The warrant cannot be enforced if the debtor owns no goods (for example, if everything is on hire purchase or owned by the debtor’s spouse) or land. Again the warrant cannot be enforced if the debtor does not let the bailiff into the house. If the debtor refuses to let the bailiff in, it should be done politely so as not to assault or obstruct him in the performance of his duties, as it is contempt of court to do so . If the bailiff is not allowed in to execute (that is, carry out the order), the creditor may use other means of enforcement, for example, wages garnishment.

A debtor who either does not owe the money, or believes that the amount is wrong, should ask the bailiff to delay a few days while the debtor contacts the creditor to check the facts. If the bailiff or creditor will not co-operate the debtor may be able to apply to the court for a stay of enforcement and an order setting aside the judgment. As soon as an application to set aside the default judgment is made the court will usually (or the debtor can) advise the bailiff of this fact. The bailiff is usually informed that they can still take goods but, that if the judgment is successfully set aside, they will have to return them.
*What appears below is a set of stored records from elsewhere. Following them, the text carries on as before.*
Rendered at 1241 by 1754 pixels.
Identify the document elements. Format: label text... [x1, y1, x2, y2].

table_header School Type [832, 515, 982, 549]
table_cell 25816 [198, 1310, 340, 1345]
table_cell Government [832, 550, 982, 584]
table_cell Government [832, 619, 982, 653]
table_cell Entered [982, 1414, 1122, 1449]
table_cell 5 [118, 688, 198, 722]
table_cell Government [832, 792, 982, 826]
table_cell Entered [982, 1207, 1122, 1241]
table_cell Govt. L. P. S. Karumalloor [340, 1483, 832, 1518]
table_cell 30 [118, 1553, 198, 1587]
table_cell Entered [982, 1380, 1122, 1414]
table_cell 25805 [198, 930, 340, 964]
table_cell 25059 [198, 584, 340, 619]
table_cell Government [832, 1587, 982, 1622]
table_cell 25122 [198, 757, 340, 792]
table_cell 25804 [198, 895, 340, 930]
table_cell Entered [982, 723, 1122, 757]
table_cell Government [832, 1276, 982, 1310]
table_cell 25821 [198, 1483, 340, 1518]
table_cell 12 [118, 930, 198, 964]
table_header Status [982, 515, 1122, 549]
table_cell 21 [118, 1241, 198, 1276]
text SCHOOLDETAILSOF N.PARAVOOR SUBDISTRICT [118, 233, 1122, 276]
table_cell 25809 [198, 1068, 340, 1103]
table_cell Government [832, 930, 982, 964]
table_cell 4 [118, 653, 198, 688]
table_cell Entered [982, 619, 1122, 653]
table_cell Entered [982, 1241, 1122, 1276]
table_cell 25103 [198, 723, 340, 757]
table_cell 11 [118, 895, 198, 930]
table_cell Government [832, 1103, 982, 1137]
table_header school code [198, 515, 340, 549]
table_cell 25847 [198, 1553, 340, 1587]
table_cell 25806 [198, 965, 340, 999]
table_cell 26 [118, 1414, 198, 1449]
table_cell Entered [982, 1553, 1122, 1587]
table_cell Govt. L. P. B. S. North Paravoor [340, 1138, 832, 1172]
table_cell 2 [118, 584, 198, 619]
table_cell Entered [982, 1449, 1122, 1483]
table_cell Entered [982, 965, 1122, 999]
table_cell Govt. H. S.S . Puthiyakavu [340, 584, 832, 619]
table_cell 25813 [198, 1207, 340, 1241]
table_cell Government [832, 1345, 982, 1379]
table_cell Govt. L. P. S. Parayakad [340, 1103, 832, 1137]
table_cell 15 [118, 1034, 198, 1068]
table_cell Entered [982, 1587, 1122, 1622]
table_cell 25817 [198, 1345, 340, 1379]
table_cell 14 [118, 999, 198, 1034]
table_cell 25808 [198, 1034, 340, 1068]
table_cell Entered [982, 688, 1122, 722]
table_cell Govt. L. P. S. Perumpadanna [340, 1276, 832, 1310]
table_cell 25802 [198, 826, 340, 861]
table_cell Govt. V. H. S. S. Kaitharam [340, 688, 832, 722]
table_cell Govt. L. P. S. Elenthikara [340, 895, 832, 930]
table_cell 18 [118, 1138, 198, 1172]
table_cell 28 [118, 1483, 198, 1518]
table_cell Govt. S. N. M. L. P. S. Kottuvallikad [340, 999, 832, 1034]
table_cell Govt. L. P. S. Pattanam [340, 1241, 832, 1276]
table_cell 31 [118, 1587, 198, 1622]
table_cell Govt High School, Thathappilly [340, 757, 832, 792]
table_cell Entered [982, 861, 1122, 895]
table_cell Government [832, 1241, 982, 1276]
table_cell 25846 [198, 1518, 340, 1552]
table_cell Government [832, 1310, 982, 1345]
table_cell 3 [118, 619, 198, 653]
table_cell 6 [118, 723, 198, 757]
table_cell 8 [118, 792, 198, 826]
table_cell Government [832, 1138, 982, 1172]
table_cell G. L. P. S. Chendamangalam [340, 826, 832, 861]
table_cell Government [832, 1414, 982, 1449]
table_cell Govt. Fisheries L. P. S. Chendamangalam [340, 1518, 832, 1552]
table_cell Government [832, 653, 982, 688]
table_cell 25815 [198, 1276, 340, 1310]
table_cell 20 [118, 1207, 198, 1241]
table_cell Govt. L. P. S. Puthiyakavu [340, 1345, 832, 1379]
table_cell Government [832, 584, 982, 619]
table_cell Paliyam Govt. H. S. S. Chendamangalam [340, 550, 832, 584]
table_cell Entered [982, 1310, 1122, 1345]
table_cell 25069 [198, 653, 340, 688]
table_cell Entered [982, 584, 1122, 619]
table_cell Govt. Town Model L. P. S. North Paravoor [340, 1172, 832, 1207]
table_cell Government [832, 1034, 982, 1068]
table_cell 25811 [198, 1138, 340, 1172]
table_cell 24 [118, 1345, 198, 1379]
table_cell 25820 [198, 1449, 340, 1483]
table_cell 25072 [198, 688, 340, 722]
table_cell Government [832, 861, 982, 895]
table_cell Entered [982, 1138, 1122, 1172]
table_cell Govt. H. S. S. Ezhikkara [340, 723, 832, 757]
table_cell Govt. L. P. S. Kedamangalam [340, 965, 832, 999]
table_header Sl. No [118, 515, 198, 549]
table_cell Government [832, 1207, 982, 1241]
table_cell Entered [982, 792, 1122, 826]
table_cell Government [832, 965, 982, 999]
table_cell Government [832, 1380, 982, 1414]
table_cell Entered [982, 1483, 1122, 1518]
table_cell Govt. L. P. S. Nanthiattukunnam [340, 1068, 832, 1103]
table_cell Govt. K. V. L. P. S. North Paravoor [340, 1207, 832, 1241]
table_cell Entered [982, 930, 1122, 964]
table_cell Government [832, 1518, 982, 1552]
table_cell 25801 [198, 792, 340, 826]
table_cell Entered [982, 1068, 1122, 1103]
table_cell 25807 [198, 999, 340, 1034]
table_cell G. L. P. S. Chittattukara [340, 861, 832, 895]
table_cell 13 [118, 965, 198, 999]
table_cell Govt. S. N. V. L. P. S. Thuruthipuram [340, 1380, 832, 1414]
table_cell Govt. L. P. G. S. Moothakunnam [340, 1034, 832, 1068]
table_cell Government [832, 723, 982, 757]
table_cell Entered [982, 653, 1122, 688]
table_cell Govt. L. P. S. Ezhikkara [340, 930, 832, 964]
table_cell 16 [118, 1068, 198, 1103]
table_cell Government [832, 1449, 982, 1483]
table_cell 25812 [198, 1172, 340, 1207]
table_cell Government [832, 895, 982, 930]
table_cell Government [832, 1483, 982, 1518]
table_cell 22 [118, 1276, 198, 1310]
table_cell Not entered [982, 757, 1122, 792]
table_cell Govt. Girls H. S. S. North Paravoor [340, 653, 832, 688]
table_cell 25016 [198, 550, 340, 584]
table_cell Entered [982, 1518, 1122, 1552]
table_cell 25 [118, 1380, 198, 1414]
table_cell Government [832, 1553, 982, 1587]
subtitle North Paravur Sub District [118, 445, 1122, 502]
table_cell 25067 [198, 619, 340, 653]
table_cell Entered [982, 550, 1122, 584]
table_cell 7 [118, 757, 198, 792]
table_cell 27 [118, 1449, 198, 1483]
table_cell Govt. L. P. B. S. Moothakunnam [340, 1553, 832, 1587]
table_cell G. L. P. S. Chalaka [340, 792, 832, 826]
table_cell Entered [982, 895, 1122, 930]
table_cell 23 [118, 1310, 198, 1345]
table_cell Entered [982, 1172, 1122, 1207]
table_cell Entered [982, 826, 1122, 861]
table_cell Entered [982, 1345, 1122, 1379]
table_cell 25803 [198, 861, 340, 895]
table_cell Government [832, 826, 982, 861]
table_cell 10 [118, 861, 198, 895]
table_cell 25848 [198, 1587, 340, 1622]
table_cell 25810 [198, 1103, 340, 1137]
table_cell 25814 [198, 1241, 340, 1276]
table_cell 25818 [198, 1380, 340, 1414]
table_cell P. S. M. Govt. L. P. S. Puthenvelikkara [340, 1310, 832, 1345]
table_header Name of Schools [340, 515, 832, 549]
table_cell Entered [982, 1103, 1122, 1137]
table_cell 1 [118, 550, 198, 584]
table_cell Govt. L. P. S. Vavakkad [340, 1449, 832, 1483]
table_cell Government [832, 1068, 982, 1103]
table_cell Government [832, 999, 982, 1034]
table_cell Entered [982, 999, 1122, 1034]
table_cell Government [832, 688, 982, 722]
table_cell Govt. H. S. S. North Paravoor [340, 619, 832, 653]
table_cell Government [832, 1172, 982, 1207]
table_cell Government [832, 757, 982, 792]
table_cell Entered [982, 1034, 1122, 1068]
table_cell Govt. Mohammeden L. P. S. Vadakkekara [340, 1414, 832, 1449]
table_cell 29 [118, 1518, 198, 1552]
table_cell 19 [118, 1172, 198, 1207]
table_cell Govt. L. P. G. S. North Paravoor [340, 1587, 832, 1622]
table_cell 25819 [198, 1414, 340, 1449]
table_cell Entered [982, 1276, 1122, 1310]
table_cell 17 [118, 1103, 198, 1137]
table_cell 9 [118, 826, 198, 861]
In this case, the bailiff will usually wait until the application has been decided to levy on or seize any goods.

Where the debtor does owe the amount claimed, she or he should immediately seek to make a repayment arrangement with the creditor in return for the staying of the warrant. Informal offers to the creditor to pay the debt in installments do not prevent the bailiff seizing the debtor’s property unless the offer has been accepted and the warrant stayed.

If the bailiff wishes to seize property that does not belong to the debtor the following steps should be taken.

  • The debtor and/or the owner (if present) should immediately insist to the bailiff that the goods are not owned by the debtor.
  • Any documents or receipts showing title should be shown to the bailiff.
  • It would appear that, in certain cases, if the bailiff seizes goods which do not belong to the debtor, the bailiff will be liable to pay the owner damages for interfering with goods. An action could be taken against the bailiff for trespass to goods and conversion. Mention this to the bailiff – it might persuade him or her not to seize the goods in dispute.
  • If the bailiff insists on seizing the goods, there is a special procedure called an ‘interpleader’ in which a court decides whether the person who claims to be the owner is in fact the owner of the goods in dispute. The procedure is set out in rule 137 of the Magistrates Court (Civil Division) Rules 1998 (Tas). To start the procedure, the owner of the goods (claimant) should advise the plaintiff, preferably in writing, of his claim to the goods. If the creditor does not accept the claim, the bailiff will then invoke the interpleader process. Usually the claimant will be required to appear and make his or her claim before the court, which will then resolve the competing claims.